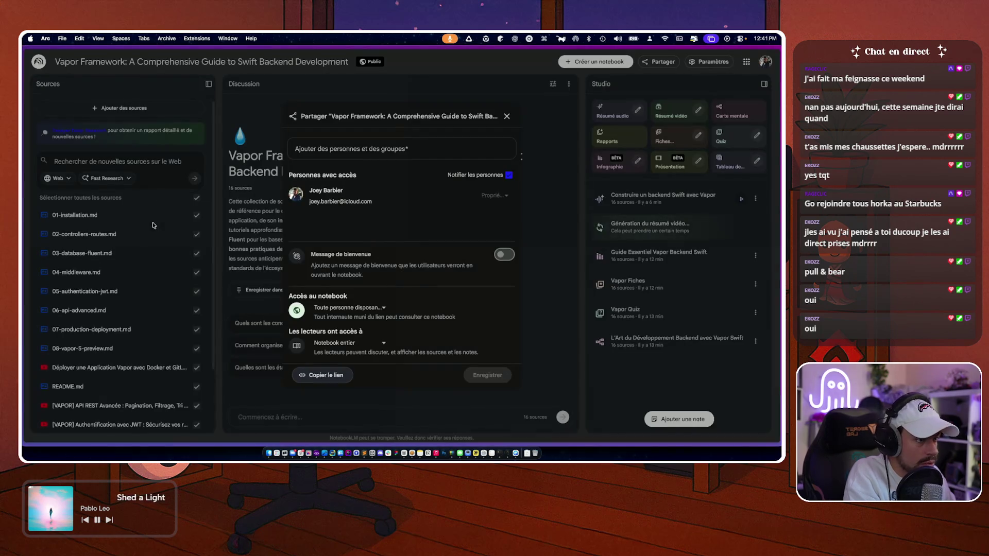
{"action": "scroll", "coordinate": [57, 278], "scroll_direction": "right", "scroll_amount": 5}
{"action": "left_click", "coordinate": [58, 287]}
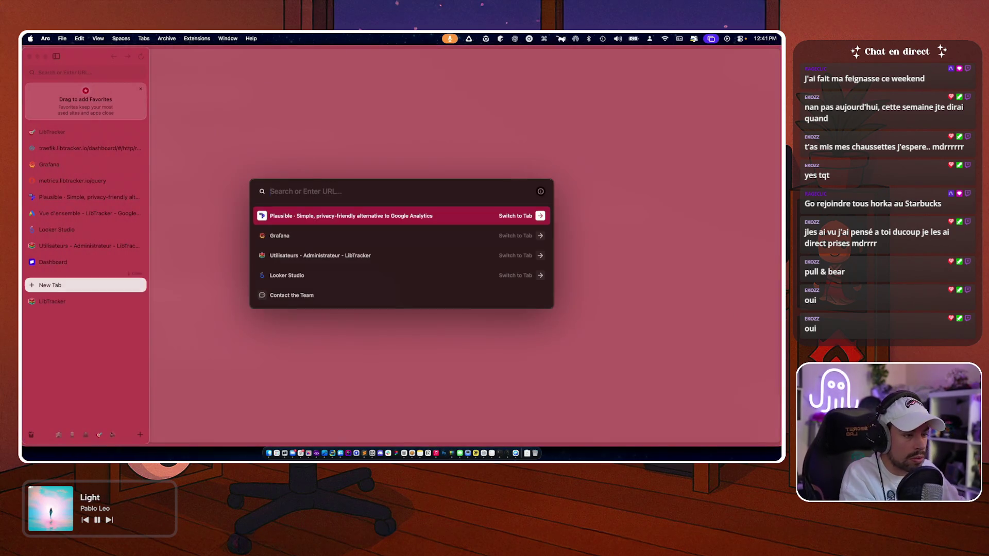
{"action": "key", "text": "Return"}
{"action": "key", "text": "super+w"}
{"action": "key", "text": "super+t"}
{"action": "type", "text": "https://notebooklm.google.com/notebook/c5cfe558-55bb-4c24-98dc-44fda0217944"}
{"action": "key", "text": "Return"}
{"action": "key", "text": "super+w"}
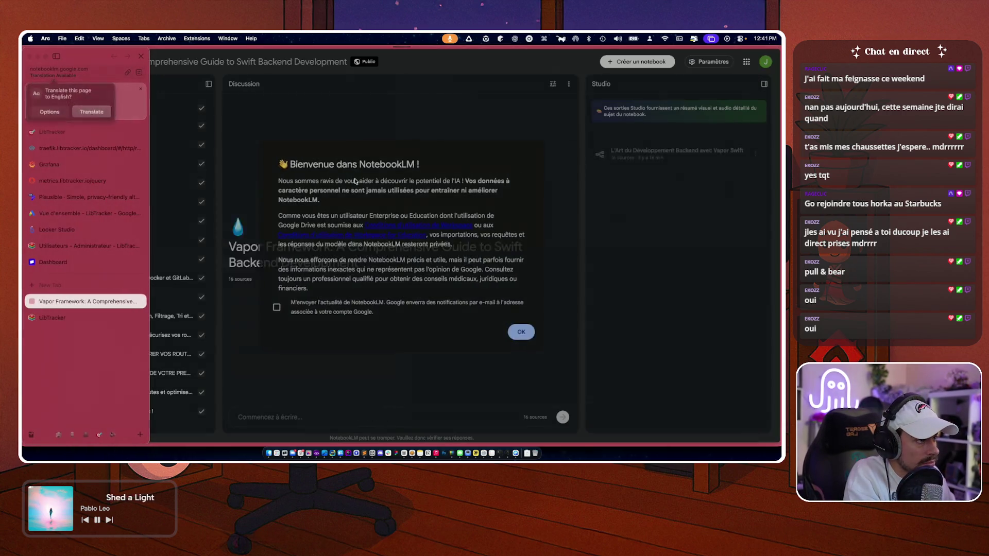
- Reopen the public Vapor Framework notebook from its pasted link in a fresh tab
{"action": "left_click", "coordinate": [306, 142]}
{"action": "key", "text": "super+w"}
{"action": "key", "text": "super+t"}
{"action": "type", "text": "https://notebooklm.google.com/notebook/c5cfe558-55bb-4c24-98dc-44fda0217944"}
{"action": "key", "text": "Return"}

[Task details]
Output the records above exactly; leave out the pictures.

[Worked solution]
{"action": "scroll", "coordinate": [57, 278], "scroll_direction": "right", "scroll_amount": 5}
{"action": "left_click", "coordinate": [58, 287]}
{"action": "key", "text": "Return"}
{"action": "key", "text": "super+w"}
{"action": "key", "text": "super+t"}
{"action": "type", "text": "https://notebooklm.google.com/notebook/c5cfe558-55bb-4c24-98dc-44fda0217944"}
{"action": "key", "text": "Return"}
{"action": "key", "text": "super+w"}
- Reopen the public Vapor Framework notebook from its pasted link in a fresh tab
{"action": "left_click", "coordinate": [306, 142]}
{"action": "key", "text": "super+w"}
{"action": "key", "text": "super+t"}
{"action": "type", "text": "https://notebooklm.google.com/notebook/c5cfe558-55bb-4c24-98dc-44fda0217944"}
{"action": "key", "text": "Return"}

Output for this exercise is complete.